Network analyses were performed for groups of 4, 8 and 15/16 mice using Cytoscape 3.9.1⁵⁵. For network construction, we prepared a tab-delimited summary table with three columns: Source, Target and Edge betweenness. This table lists all mouse pairs along with their associated interaction strengths, calculated as

$$\mathrm{Edge}\,\mathrm{betweenness}=\frac{1}{10}\times {\mathrm{CCR}}^{(i,\,j)}.$$

This downscaled CCR value was used to modulate edge thickness in Cytoscape visualizations⁵⁵. To represent interaction topology, we applied the Edge-weighted Spring Embedded Layout, which facilitates intuitive interpretation of social interactions among mice based on their proximity metrics.

PCA

PCA was performed using Python 3 (Version 3.9.7) on four datasets derived from long-term behavioral recordings of mice in large groups during light and dark periods, focusing on relative activity levels and CCR. Three types of PCA visualizations were generated:

1. (1)

   PCA contribution vectors displayed directly on the PCA plot (implemented in ‘IP_PCA.py’);

2. (2)

   K-means clustering analysis, with the optimal number of clusters determined using the elbow method and silhouette method, applied to the PCA plot (implemented in ‘IP_Elbow_Silhouette.py’);

3. (3)

   PCA plots color-coded by gender and genotype to facilitate group comparisons (implemented in ‘IP_PCA.py’).

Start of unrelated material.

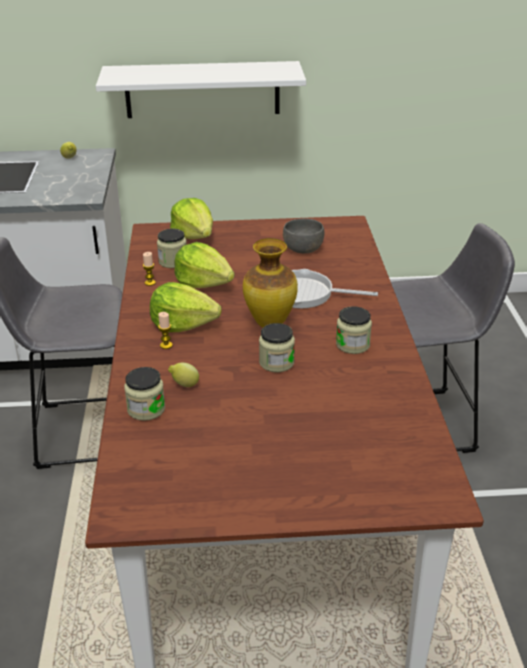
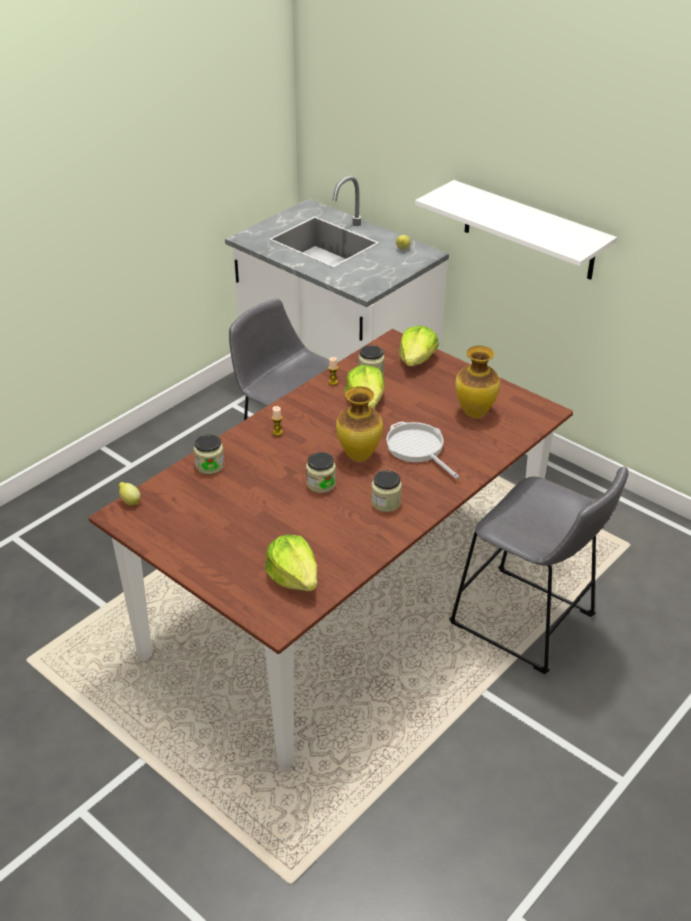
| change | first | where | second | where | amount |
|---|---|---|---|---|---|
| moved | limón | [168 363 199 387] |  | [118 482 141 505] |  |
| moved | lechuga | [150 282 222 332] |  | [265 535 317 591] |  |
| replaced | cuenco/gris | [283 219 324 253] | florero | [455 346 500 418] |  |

All PCA computations and visualizations were performed using custom Python scripts (IP_PCA.py’ and ‘IP_Elbow_Silhouette.py’), which are available in the public GitHub repository (see ‘Code availability’ section).

Figure visualization

Graphical representations were primarily created using Prism 9 (GraphPad Software). Time-series line graphs and heat maps of travel distances or cumulative CCRs, as well as transitions in the proportionate of social distances (‘Same’, ‘Close’, ‘Intermediate’ and ‘Away’) were generated. Pie charts illustrating the distribution of social distances were also prepared. PCA plots were created in Python 3, and the social network graphs for the groups were constructed using Cytoscape version 3.9.1⁵⁵.

Statistical analysis

Statistical analyses were conducted with Prism version 9 (GraphPad). Two-way ANOVA followed by Holm–Šidák’s multiple comparisons test was used for all bar and line graphs and box plots evaluating locomotor activity and CCR to assess differences between groups. This statistical approach was based on the methodology described in a previously published study⁵⁶, with minor adaptations for the present analyses. For social interaction analyses based on categorical distance distributions, the chi-square test was used. Data in bar or line graphs are presented as mean ± s.d., with statistical significance indicated as *P < 0.05, **P < 0.01, ***P < 0.001. Exact P values, F values and degrees of freedom for all results are provided in Supplementary Data 1. All experiments were performed once (single repetition).

Reporting summary

Further information on research design is available in the Nature Portfolio Reporting Summary linked to this article.